La Saskatchewan exorcise enfin ses démons de 2009
WINNIPEG — Après quinze ans de thérapie sportive, de déni collectif et de revisionnement traumatique du fameux « 13th man », la Saskatchewan a finalement goûté à une victoire qui, selon plusieurs analystes, « pourrait suffire à annuler une décennie complète de blessures émotionnelles non traitées ».
Dans un Princess Auto Stadium visiblement prêt à canoniser n’importe quel joueur en vert, les Roughriders ont remporté la Coupe Grey dans une atmosphère que des témoins décrivent comme « un exorcisme régional », « une purge cathartique » et « la plus grande séance de guérison de masse depuis la venue de Céline Dion à Regina en 2008 ».
« On a attendu longtemps pour ça, » a confié un partisan en pleurant dans sa poutine au boeuf haché. « Depuis 2009 on vit avec une sorte de démon intérieur, là. Il sortait la nuit. Il murmurait ‘trop de joueurs sur le terrain’. Mais ce soir… il est parti. »
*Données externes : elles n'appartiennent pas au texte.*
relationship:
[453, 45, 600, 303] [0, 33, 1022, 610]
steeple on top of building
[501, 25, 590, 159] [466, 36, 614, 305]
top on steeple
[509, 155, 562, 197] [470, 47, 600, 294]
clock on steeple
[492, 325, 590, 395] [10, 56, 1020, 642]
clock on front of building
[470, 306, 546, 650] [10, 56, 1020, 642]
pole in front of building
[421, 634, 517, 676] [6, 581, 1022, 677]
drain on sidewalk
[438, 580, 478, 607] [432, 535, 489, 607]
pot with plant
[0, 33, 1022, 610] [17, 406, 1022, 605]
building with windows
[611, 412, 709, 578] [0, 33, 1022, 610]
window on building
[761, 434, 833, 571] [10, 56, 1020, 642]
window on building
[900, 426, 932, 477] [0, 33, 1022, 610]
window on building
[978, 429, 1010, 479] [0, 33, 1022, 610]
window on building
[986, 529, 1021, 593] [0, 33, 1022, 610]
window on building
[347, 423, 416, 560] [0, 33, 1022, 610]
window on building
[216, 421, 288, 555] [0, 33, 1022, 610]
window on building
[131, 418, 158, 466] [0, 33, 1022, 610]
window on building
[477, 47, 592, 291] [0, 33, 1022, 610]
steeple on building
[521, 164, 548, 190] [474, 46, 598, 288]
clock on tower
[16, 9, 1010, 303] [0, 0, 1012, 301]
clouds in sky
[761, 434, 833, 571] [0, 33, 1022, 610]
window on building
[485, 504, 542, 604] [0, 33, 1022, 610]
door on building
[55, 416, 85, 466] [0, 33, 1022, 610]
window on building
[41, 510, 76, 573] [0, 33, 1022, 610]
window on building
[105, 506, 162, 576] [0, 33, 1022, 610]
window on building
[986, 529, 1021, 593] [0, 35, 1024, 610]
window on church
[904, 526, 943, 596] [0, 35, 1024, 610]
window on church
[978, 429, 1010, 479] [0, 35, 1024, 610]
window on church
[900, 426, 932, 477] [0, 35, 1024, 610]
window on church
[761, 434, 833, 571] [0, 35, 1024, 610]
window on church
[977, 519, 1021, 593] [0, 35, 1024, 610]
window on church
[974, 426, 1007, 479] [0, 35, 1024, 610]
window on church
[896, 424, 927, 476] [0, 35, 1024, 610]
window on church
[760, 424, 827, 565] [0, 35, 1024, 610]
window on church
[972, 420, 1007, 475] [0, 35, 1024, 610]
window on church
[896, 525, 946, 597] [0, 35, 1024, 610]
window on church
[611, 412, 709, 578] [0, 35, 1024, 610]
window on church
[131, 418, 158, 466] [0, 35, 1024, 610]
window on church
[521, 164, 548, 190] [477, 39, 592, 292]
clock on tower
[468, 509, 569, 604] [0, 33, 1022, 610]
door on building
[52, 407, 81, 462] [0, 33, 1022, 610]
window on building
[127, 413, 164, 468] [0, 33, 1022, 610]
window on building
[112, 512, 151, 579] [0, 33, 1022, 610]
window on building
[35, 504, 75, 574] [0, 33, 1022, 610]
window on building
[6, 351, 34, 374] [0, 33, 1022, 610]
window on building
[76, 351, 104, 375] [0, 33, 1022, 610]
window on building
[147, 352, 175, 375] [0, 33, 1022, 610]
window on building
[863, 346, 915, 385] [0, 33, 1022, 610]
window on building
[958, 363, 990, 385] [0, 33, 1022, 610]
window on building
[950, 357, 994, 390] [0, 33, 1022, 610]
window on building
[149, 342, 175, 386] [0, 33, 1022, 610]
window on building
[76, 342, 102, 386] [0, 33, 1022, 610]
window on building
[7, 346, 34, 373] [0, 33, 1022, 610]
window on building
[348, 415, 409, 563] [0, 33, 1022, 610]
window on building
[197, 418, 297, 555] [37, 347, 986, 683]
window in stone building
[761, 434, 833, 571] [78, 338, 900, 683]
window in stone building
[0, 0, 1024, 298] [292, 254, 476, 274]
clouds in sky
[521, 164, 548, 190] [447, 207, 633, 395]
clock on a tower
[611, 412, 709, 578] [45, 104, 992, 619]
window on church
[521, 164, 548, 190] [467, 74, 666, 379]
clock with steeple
Des experts en santé mentale sportive confirment que la province entière pourrait maintenant présenter une baisse significative d’anxiété. « On parle de quinze ans de tension accumulée, » explique un psychologue spécialisé dans les traumatismes liés aux unités spéciales. « Le soulagement est palpable. On a même vu des fans parler de l’avenir sans ciller. Ça n’était pas arrivé depuis la crise du blé de 2014. »
Interrogé sur l’importance symbolique de cette victoire, un porte-parole gouvernemental a répondu : « La Saskatchewan peut enfin avancer. Et peut-être, éventuellement, pardonner à… vous savez qui. »
Il n’a toutefois pas précisé si « vous savez qui » désignait le joueur supplémentaire de 2009, Anthony Calvillo ou les Alouettes au complet.
À Montréal, la réaction était plus nuancée. « Ben là… bonne pour eux », a déclaré un partisan des Alouettes d’un ton manifestement pas convaincu. « Ils en avaient besoin plus que nous autres. »
Selon de premières estimations, les célébrations pourraient durer jusqu’à jeudi, avec un pic prévu au moment où quelqu’un criera par accident : « checkez si y’en a 13! » provoquant un rire nerveux suivi d’un dernier frisson fantôme.